(Collection entries)
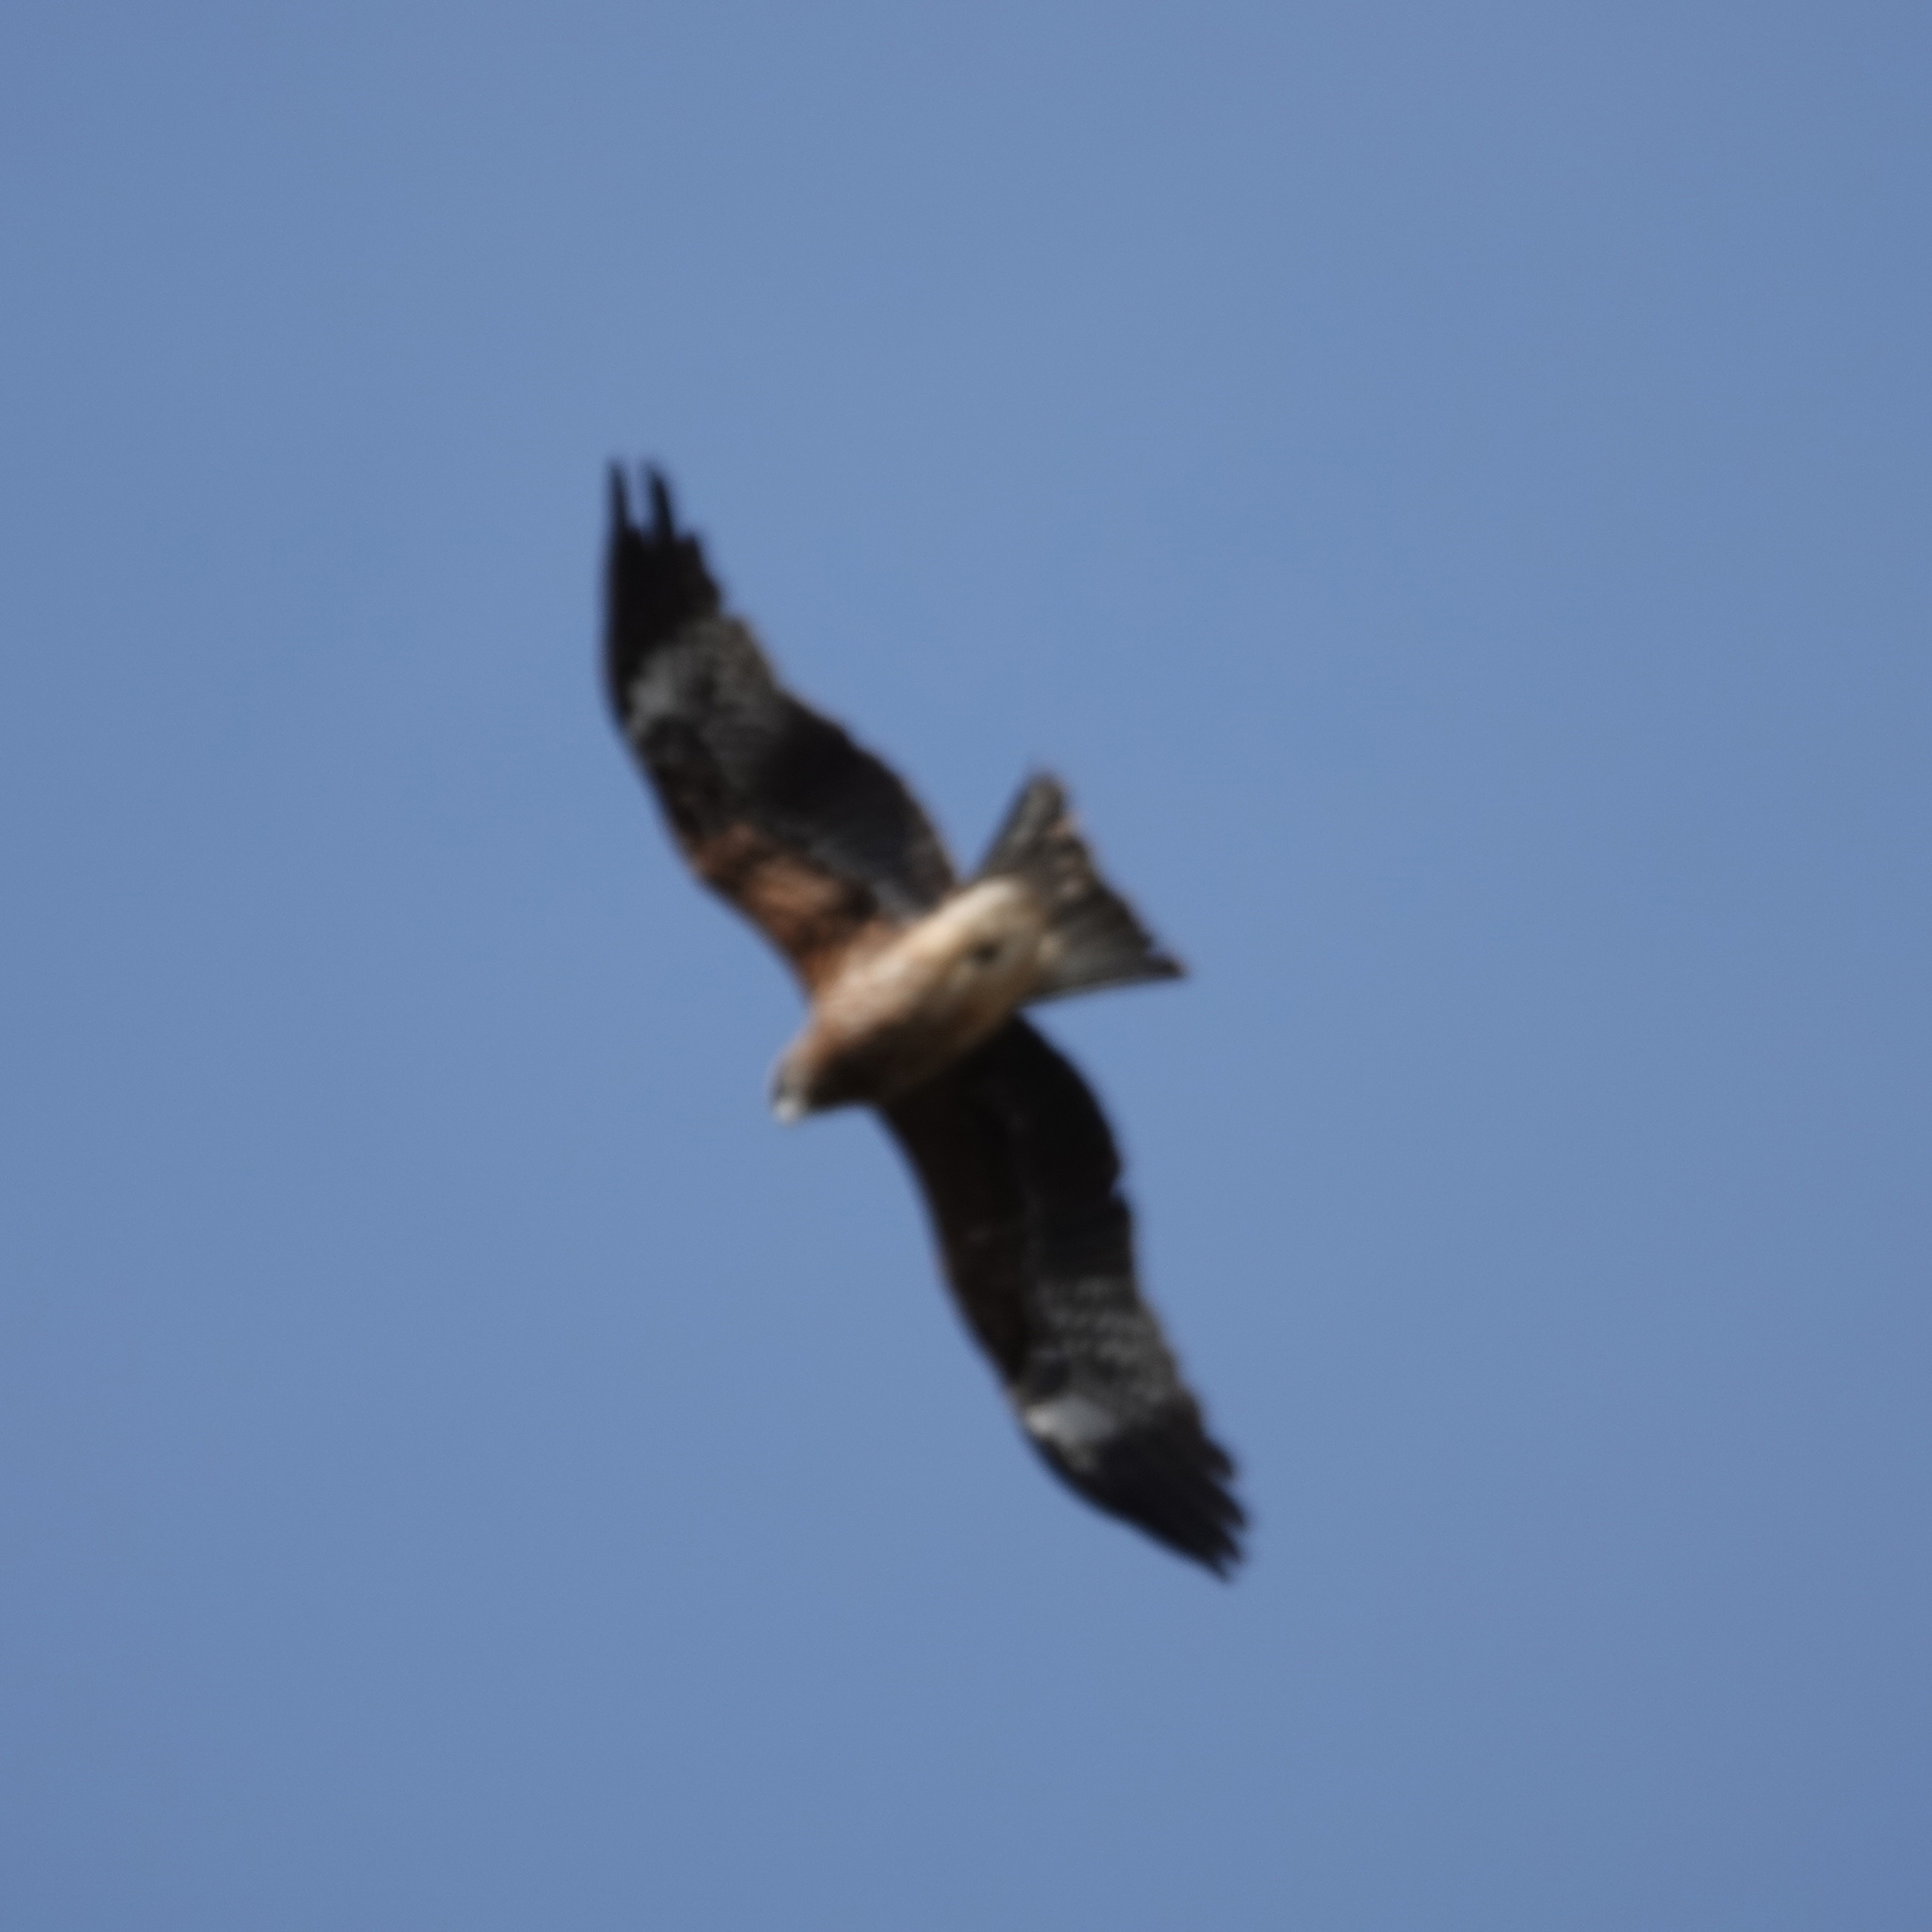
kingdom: Animalia
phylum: Chordata
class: Aves
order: Accipitriformes
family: Accipitridae
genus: Milvus
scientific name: Milvus migrans
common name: Black kite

> _Work instructions_: Reproduce the records word for word, beginning at the line that contains "class: Aves" and continuing through the end of the records, including both of those lines.

> _Finished answer_:
class: Aves
order: Accipitriformes
family: Accipitridae
genus: Milvus
scientific name: Milvus migrans
common name: Black kite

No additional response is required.